» **Given records**
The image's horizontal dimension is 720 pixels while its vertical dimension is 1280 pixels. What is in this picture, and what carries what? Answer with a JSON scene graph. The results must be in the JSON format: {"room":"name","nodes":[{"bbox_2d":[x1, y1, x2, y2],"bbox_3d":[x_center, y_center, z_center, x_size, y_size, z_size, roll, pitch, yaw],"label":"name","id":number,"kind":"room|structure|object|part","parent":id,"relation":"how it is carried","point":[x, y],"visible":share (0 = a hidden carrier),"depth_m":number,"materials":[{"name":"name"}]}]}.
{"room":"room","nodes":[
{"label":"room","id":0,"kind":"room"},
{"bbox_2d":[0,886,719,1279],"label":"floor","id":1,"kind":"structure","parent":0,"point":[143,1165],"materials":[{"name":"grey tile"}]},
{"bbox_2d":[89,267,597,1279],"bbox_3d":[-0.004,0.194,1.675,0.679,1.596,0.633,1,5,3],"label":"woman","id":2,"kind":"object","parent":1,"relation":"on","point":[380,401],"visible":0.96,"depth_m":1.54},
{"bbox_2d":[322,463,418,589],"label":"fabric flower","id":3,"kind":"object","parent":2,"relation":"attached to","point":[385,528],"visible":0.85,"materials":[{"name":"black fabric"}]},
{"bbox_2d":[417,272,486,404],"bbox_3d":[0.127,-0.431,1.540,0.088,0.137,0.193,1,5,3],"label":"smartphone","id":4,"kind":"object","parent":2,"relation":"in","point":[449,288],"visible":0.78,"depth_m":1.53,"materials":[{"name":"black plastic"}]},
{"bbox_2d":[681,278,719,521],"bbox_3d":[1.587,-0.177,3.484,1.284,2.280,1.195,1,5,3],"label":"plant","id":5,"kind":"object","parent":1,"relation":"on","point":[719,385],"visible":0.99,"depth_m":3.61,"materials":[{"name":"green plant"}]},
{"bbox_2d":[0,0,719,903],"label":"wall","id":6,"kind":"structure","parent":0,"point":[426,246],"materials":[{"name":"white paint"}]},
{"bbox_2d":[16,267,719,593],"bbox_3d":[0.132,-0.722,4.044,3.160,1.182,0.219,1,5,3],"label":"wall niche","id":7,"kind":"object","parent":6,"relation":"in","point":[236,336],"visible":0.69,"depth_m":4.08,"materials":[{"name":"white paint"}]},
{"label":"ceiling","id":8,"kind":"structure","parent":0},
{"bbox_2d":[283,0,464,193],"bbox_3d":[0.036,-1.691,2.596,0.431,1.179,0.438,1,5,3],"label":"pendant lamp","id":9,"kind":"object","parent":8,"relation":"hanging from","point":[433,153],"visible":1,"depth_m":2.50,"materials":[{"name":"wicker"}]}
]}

» **About this exercise**
Please write out all the data above, exactly as it reads.

» **Output below**
The image's horizontal dimension is 720 pixels while its vertical dimension is 1280 pixels. What is in this picture, and what carries what? Answer with a JSON scene graph. The results must be in the JSON format: {"room":"name","nodes":[{"bbox_2d":[x1, y1, x2, y2],"bbox_3d":[x_center, y_center, z_center, x_size, y_size, z_size, roll, pitch, yaw],"label":"name","id":number,"kind":"room|structure|object|part","parent":id,"relation":"how it is carried","point":[x, y],"visible":share (0 = a hidden carrier),"depth_m":number,"materials":[{"name":"name"}]}]}.
{"room":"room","nodes":[
{"label":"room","id":0,"kind":"room"},
{"bbox_2d":[0,886,719,1279],"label":"floor","id":1,"kind":"structure","parent":0,"point":[143,1165],"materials":[{"name":"grey tile"}]},
{"bbox_2d":[89,267,597,1279],"bbox_3d":[-0.004,0.194,1.675,0.679,1.596,0.633,1,5,3],"label":"woman","id":2,"kind":"object","parent":1,"relation":"on","point":[380,401],"visible":0.96,"depth_m":1.54},
{"bbox_2d":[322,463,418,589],"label":"fabric flower","id":3,"kind":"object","parent":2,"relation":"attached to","point":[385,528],"visible":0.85,"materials":[{"name":"black fabric"}]},
{"bbox_2d":[417,272,486,404],"bbox_3d":[0.127,-0.431,1.540,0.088,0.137,0.193,1,5,3],"label":"smartphone","id":4,"kind":"object","parent":2,"relation":"in","point":[449,288],"visible":0.78,"depth_m":1.53,"materials":[{"name":"black plastic"}]},
{"bbox_2d":[681,278,719,521],"bbox_3d":[1.587,-0.177,3.484,1.284,2.280,1.195,1,5,3],"label":"plant","id":5,"kind":"object","parent":1,"relation":"on","point":[719,385],"visible":0.99,"depth_m":3.61,"materials":[{"name":"green plant"}]},
{"bbox_2d":[0,0,719,903],"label":"wall","id":6,"kind":"structure","parent":0,"point":[426,246],"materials":[{"name":"white paint"}]},
{"bbox_2d":[16,267,719,593],"bbox_3d":[0.132,-0.722,4.044,3.160,1.182,0.219,1,5,3],"label":"wall niche","id":7,"kind":"object","parent":6,"relation":"in","point":[236,336],"visible":0.69,"depth_m":4.08,"materials":[{"name":"white paint"}]},
{"label":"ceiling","id":8,"kind":"structure","parent":0},
{"bbox_2d":[283,0,464,193],"bbox_3d":[0.036,-1.691,2.596,0.431,1.179,0.438,1,5,3],"label":"pendant lamp","id":9,"kind":"object","parent":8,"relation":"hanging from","point":[433,153],"visible":1,"depth_m":2.50,"materials":[{"name":"wicker"}]}
]}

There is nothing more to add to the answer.